Я обратилась к Уиллу.
— Прекрасно. Ты же там будешь.
Уилл взял второй тост с маслом.
— Фанни, я не уверен, что знал о твоих планах, но ты нужна мне. — он выглядел таким привлекательным: слегка взъерошенный, с детской тревогой в глазах. Неужели я действительно причиняю ему боль?
Я покачала головой.
— У нас с папой запланировано много дел. Мы приглашены в Хантер-Вэлли, мы должны быть почетными гостями на приеме в Аделаиде вместе с Бобом и Кеном, там соберутся виноделы со всей Ярры.
Эти имена ничего не значили ни для одного из них. Они были неотъемлемой частью нашей с отцом территории, мы вели с ними бизнес многие годы.
— Тебе нравится сладко улыбаться, целовать в щеку незнакомых людей, петь колядки и пожимать липкие руки?
— Это часть сделки. — Уилл перевел взгляд с Манночи на меня.
Мы с Уиллом немало времени потратили на обсуждение теории разделения наших бизнесов, и я считала, что могу сама решать, когда мне выходить на дежурство и становиться Хорошей женой.
— А это бизнес, Уилл. Он подразумевает долгосрочные обязательства.
Манночи взял тарелку с яичной скорлупой и направился к двери.
— Уилл, Фанни, думаю, вам надо поговорить без меня… Фанни, возможно тебе стоит завести дневник с годовым планом действий? Это поможет нам в будущем избежать непонимания.
Это послужило сигналом для нашей первой ссоры, через которую красной линией проходило: почему ты не сказала мне раньше? На что я едко отвечала: ты не слушаешь, что я говорю.

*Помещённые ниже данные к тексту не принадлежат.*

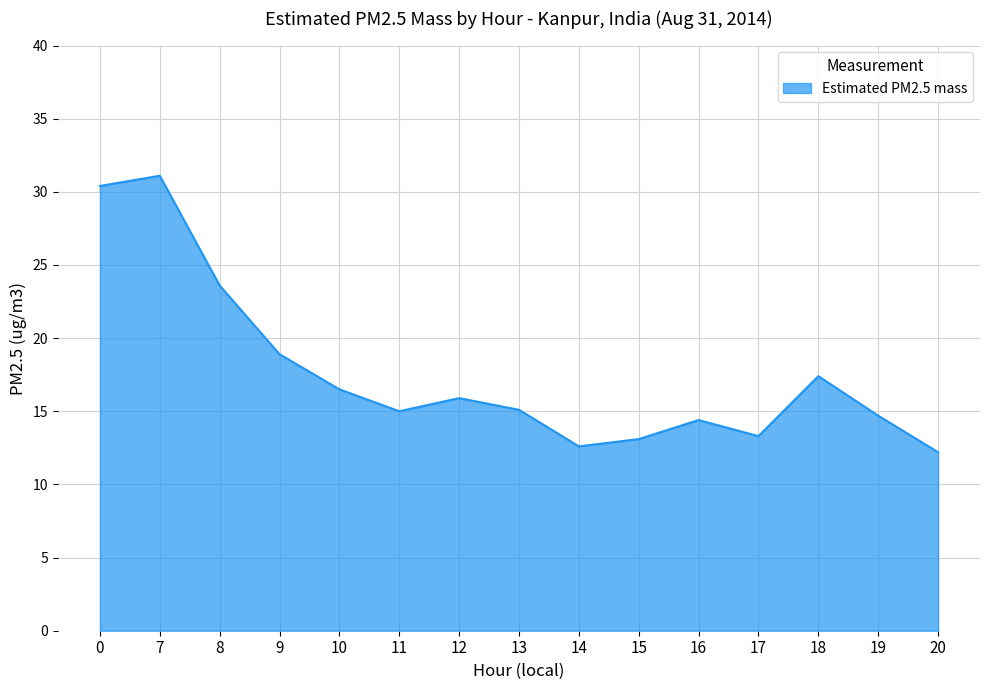

What is the difference between the maximum and minimum values?

18.9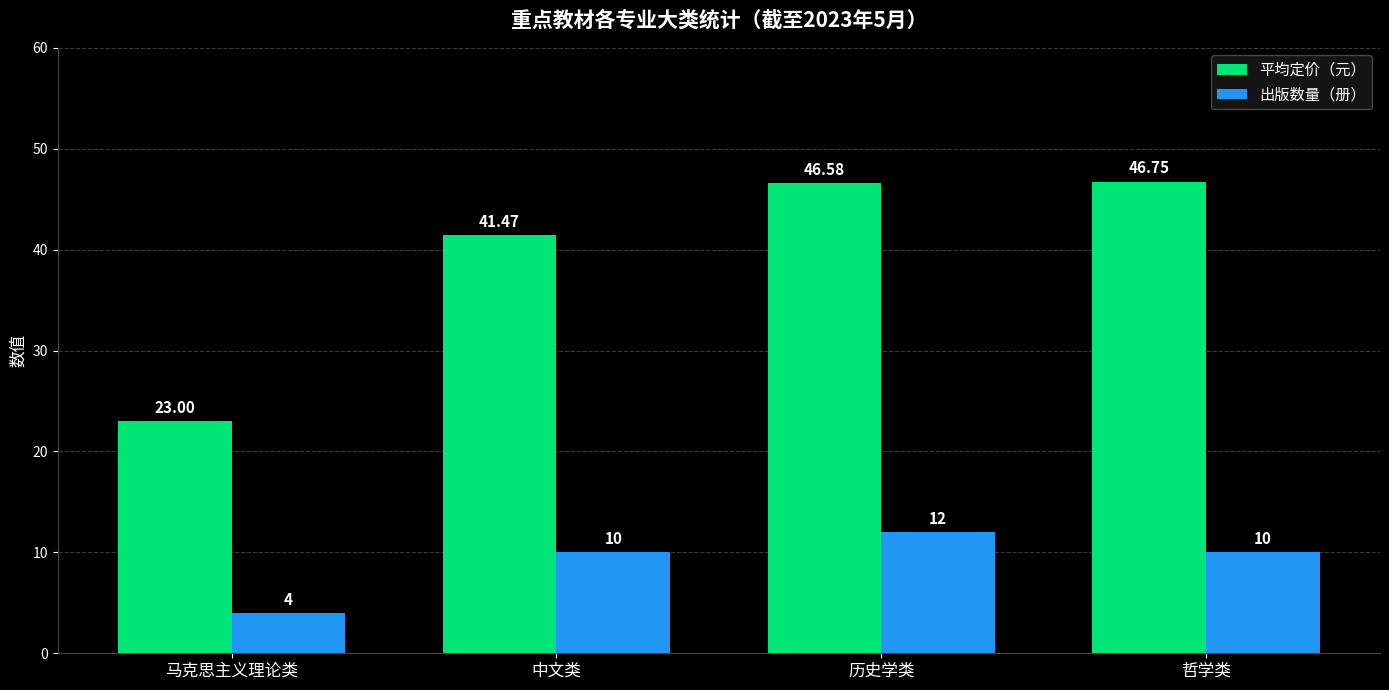

Which series has the largest total across all categories?

平均定价（元）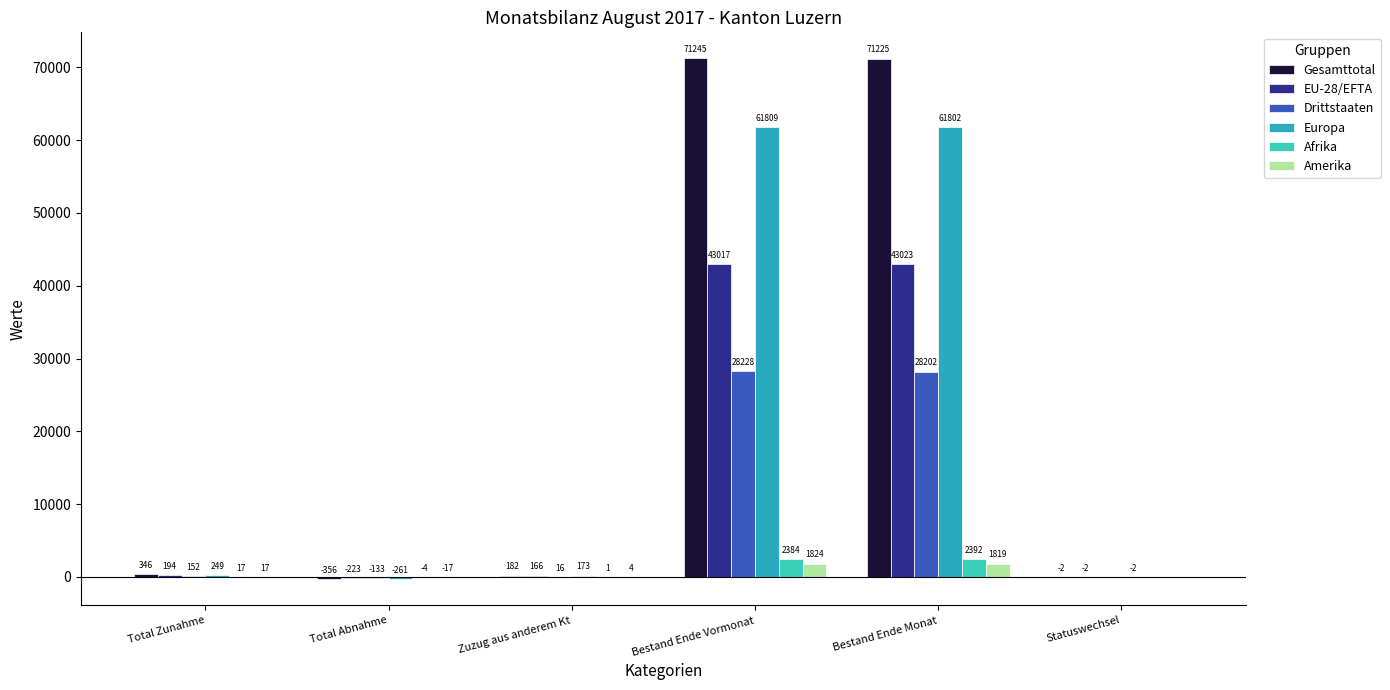

Reading left to right, what are all the values shown in this chart?

Gesamttotal: Total Zunahme=346	Total Abnahme=-356	Zuzug aus anderem Kt=182	Bestand Ende Vormonat=71245	Bestand Ende Monat=71225	Statuswechsel=-2
EU-28/EFTA: Total Zunahme=194	Total Abnahme=-223	Zuzug aus anderem Kt=166	Bestand Ende Vormonat=43017	Bestand Ende Monat=43023	Statuswechsel=-2
Drittstaaten: Total Zunahme=152	Total Abnahme=-133	Zuzug aus anderem Kt=16	Bestand Ende Vormonat=28228	Bestand Ende Monat=28202	Statuswechsel=0
Europa: Total Zunahme=249	Total Abnahme=-261	Zuzug aus anderem Kt=173	Bestand Ende Vormonat=61809	Bestand Ende Monat=61802	Statuswechsel=-2
Afrika: Total Zunahme=17	Total Abnahme=-4	Zuzug aus anderem Kt=1	Bestand Ende Vormonat=2384	Bestand Ende Monat=2392	Statuswechsel=0
Amerika: Total Zunahme=17	Total Abnahme=-17	Zuzug aus anderem Kt=4	Bestand Ende Vormonat=1824	Bestand Ende Monat=1819	Statuswechsel=0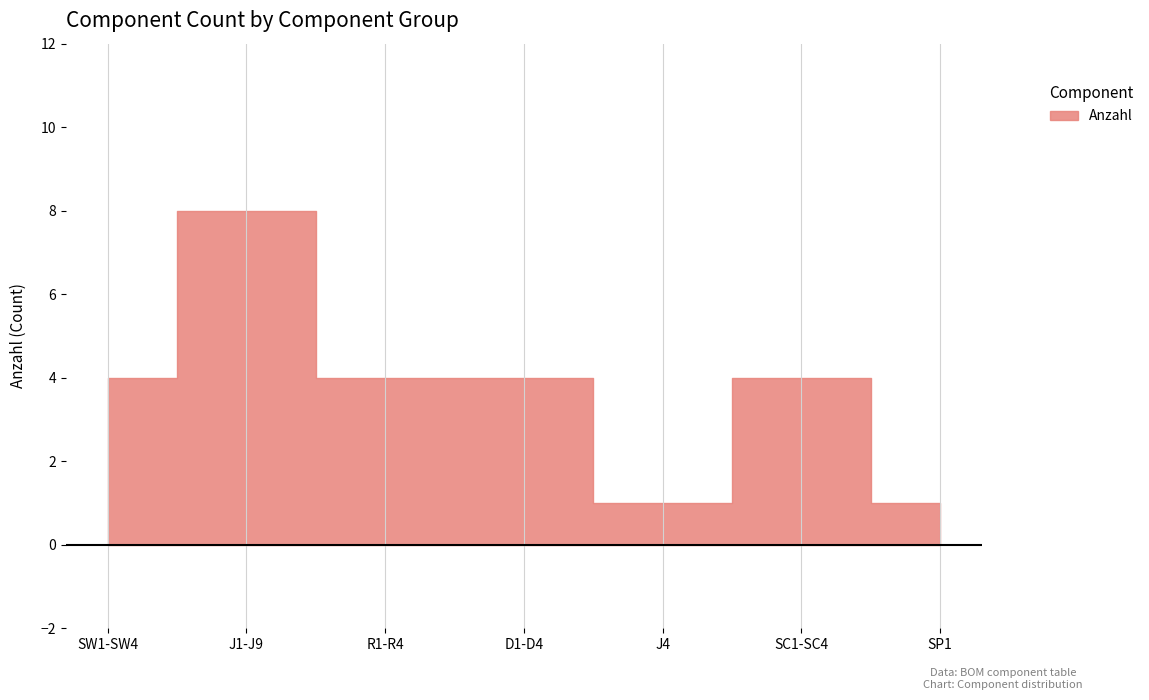

True or false: the data has more than 2 interior local peaks.

False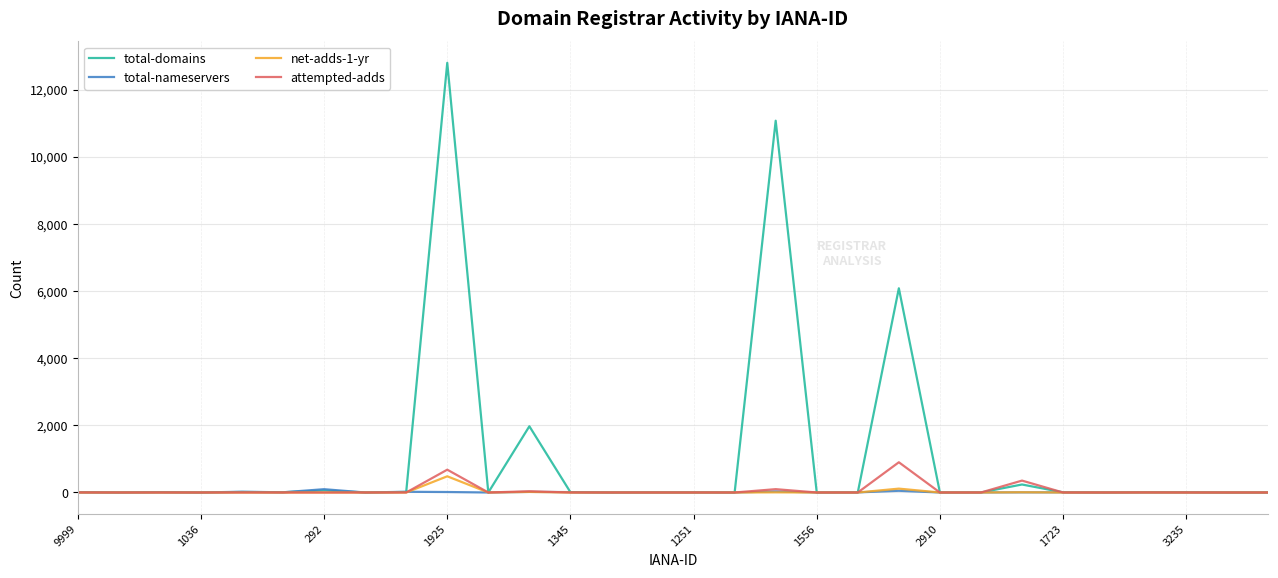

What is the highest value of the total-domains series?

12796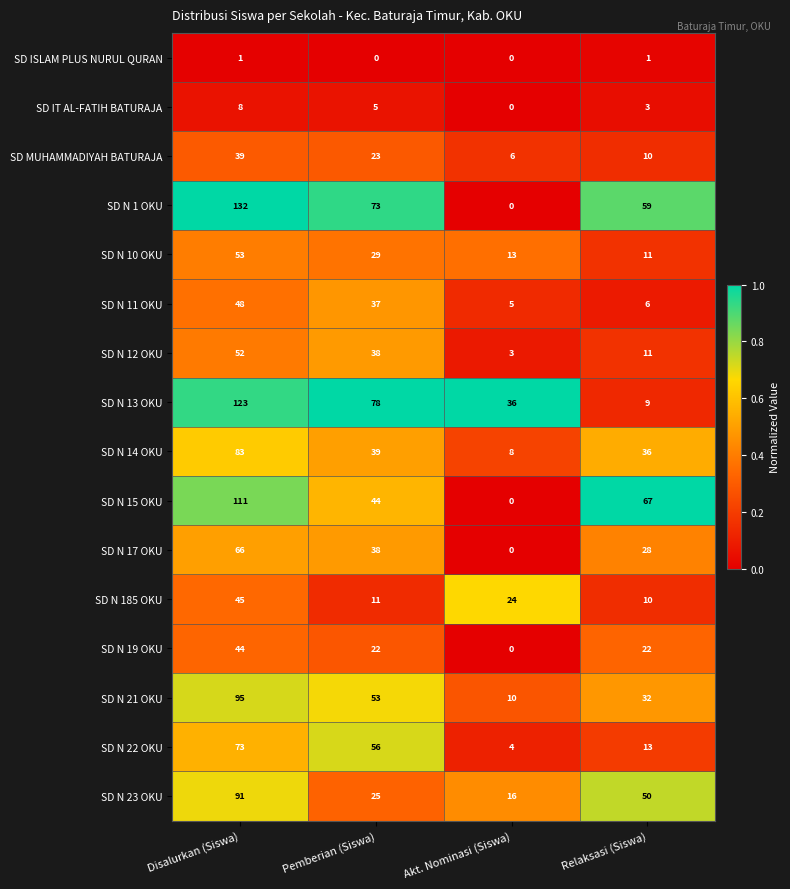

List the series in order of their peak value, lowest first.

SD ISLAM PLUS NURUL QURAN, SD IT AL-FATIH BATURAJA, SD MUHAMMADIYAH BATURAJA, SD N 19 OKU, SD N 185 OKU, SD N 11 OKU, SD N 12 OKU, SD N 10 OKU, SD N 17 OKU, SD N 22 OKU, SD N 14 OKU, SD N 23 OKU, SD N 21 OKU, SD N 15 OKU, SD N 13 OKU, SD N 1 OKU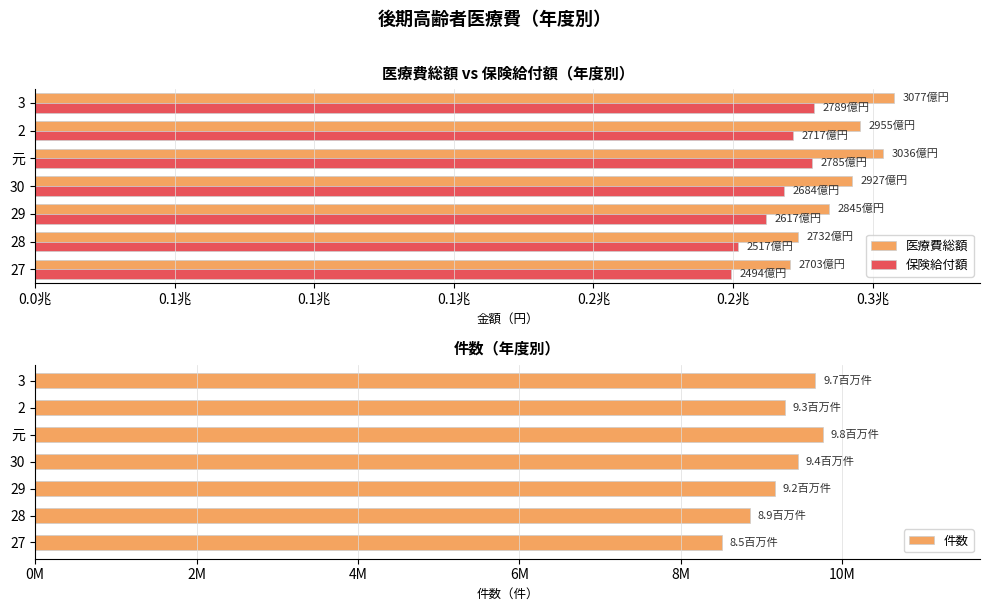

Does the chart contain any negative values?

No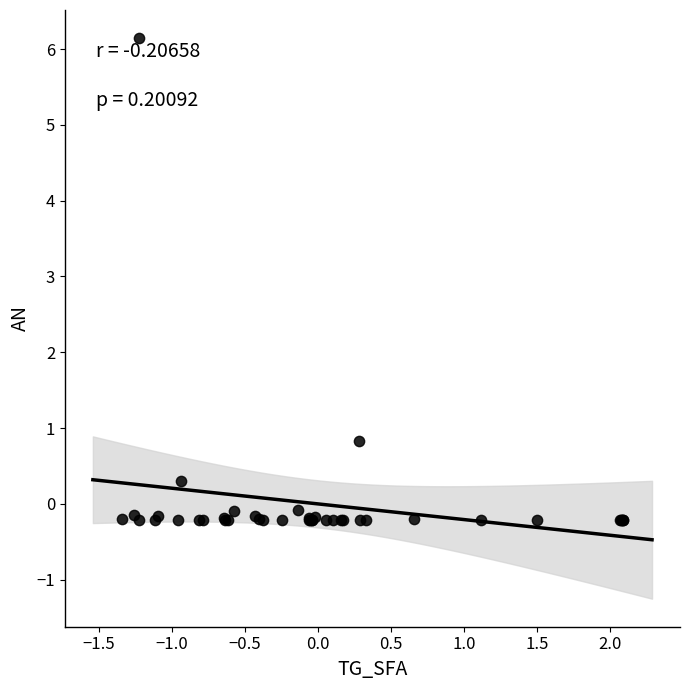

What Y value in the scatter plot is closest to 2?

0.8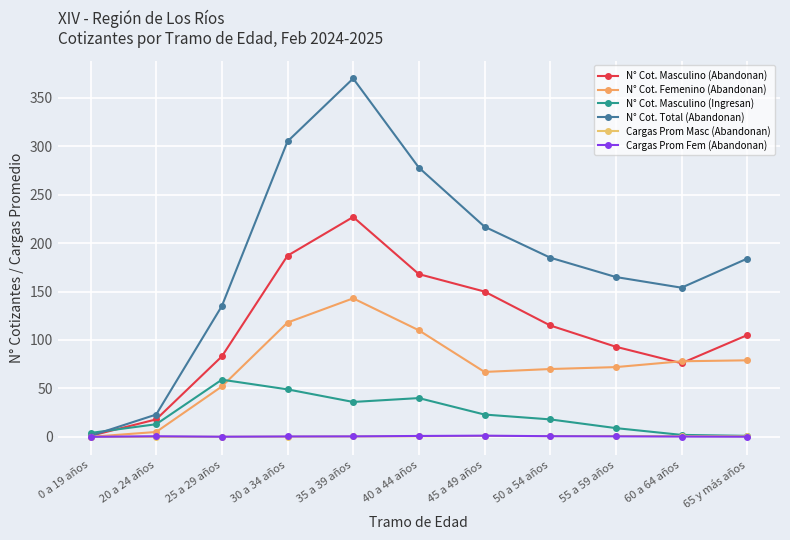

What is the value of the N° Cot. Masculino (Ingresan) point at the 8th from the left?

18.0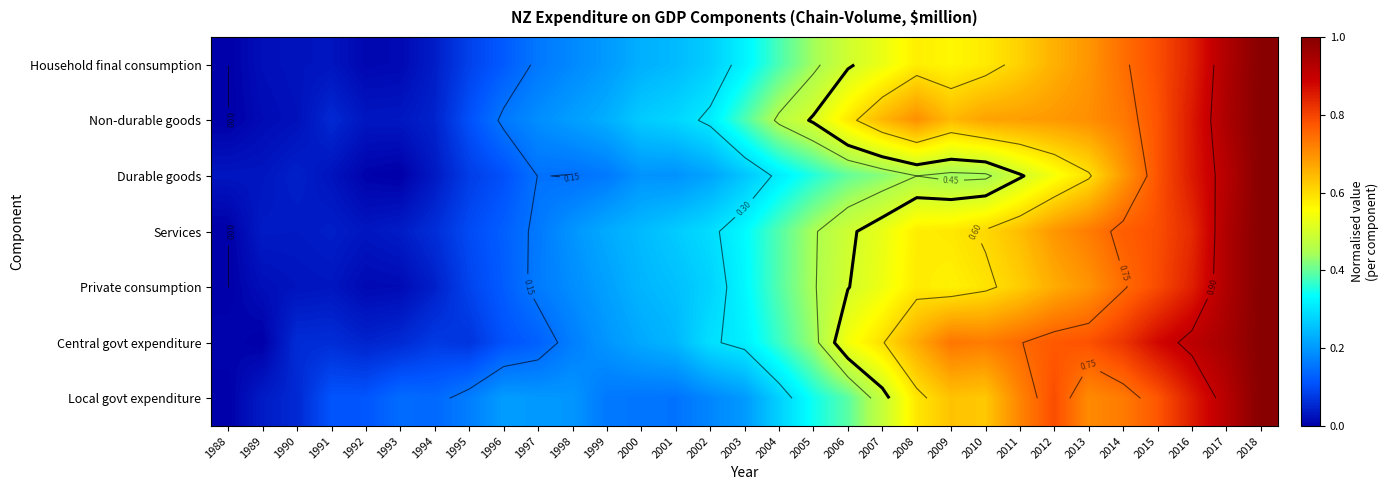

At how many categories does at least one series exceed 0?

31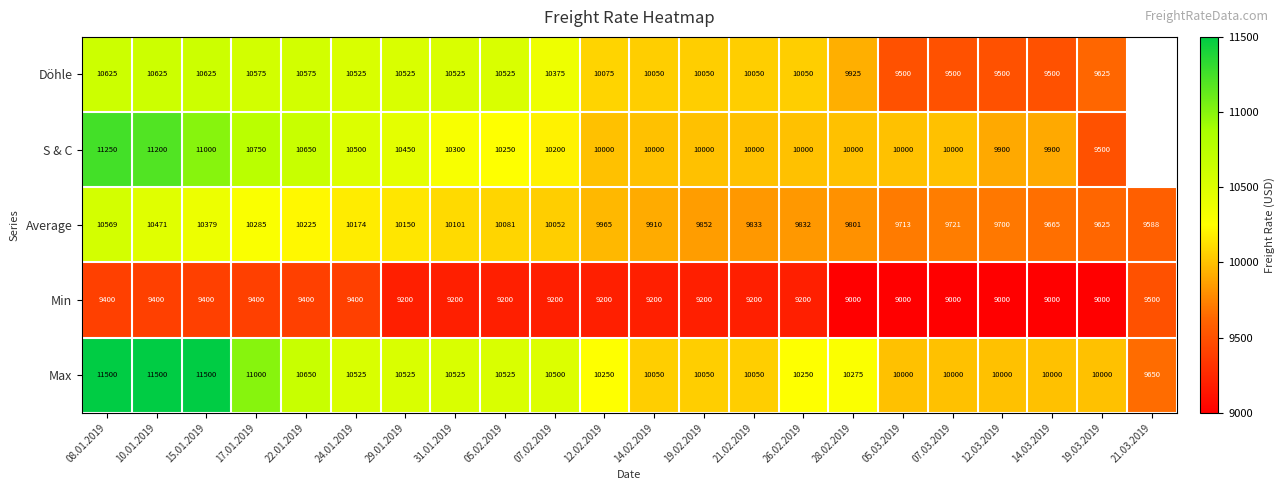

What is the minimum value for Min?

9000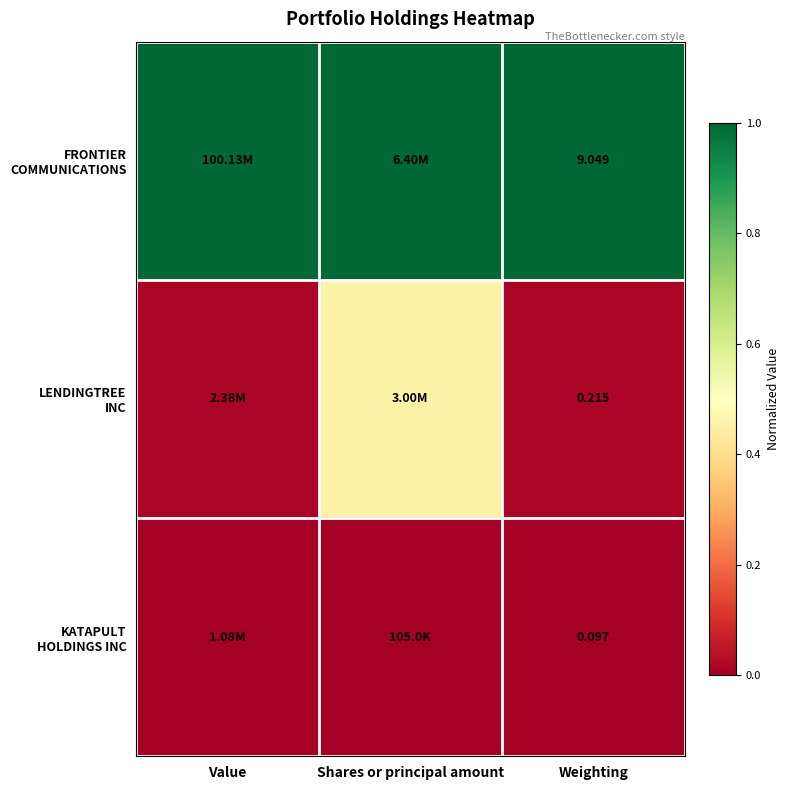

Is it true that KATAPULT HOLDINGS INC equals 0.0 at Weighting?

True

Наконец, Уилл пожелал узнать, как я могла выставить его таким дураком перед Манночи?
— Очень просто, — молниеносно отреагировала я.
Это заставило Уилла усмехнуться. После чего атмосфера разрядилась и мы смогли говорить спокойно. Было ясно одно: мы не пришли к согласию в отношении демаркационной линии и должны определить границы обязательств.
Не то, чтобы Уилл требовал от меня бросить ради него работу.
— Вовсе нет, — сказал он. Он почесал затылок. — Твоя работа важна, и она имеет приоритет. Но мне бы хотелось, чтобы ты была рядом со мной в течение Рождественской гонки. Просто это мой первый год.
Большую часть ночи я пролежала без сна, взвешивая все плюсы и минусы и пытаясь соразмерить свои возможности с предъявленными требованиями.
Предмет спора внезапно вызвал во мне такую обиду, что я решила подняться и приготовить себе чай в четыре утра. Ожидая, пока чайник закипит, я провела пальцем по красным крышкам стеклянных банок, которые я купила вскоре после свадьбы.
Настоящая кухня должна быть больше этой. Она не должна быть такой узкой и скупой.
Если верить моему отцу в большом доме в Фиертино была просторная кухня с обширной кладовой. В ней хранились паштеты, вяленое мясо и домашние консервы. «На полках рядами стояли банки самых разных цветов, — говорил он мне. — Фрукты, маринованные огурчики и грецкие орехи… если бы можно было спрятать лето в банку, то оно хранилось бы в этих банках. Моя мать проверяла кладовую каждый день. Это была привычка, она не мыслила дня без обязательной проверки. Она всегда говорила, что это важно для семьи. Она должна была сама убедиться, иначе не могла заснуть ночью.»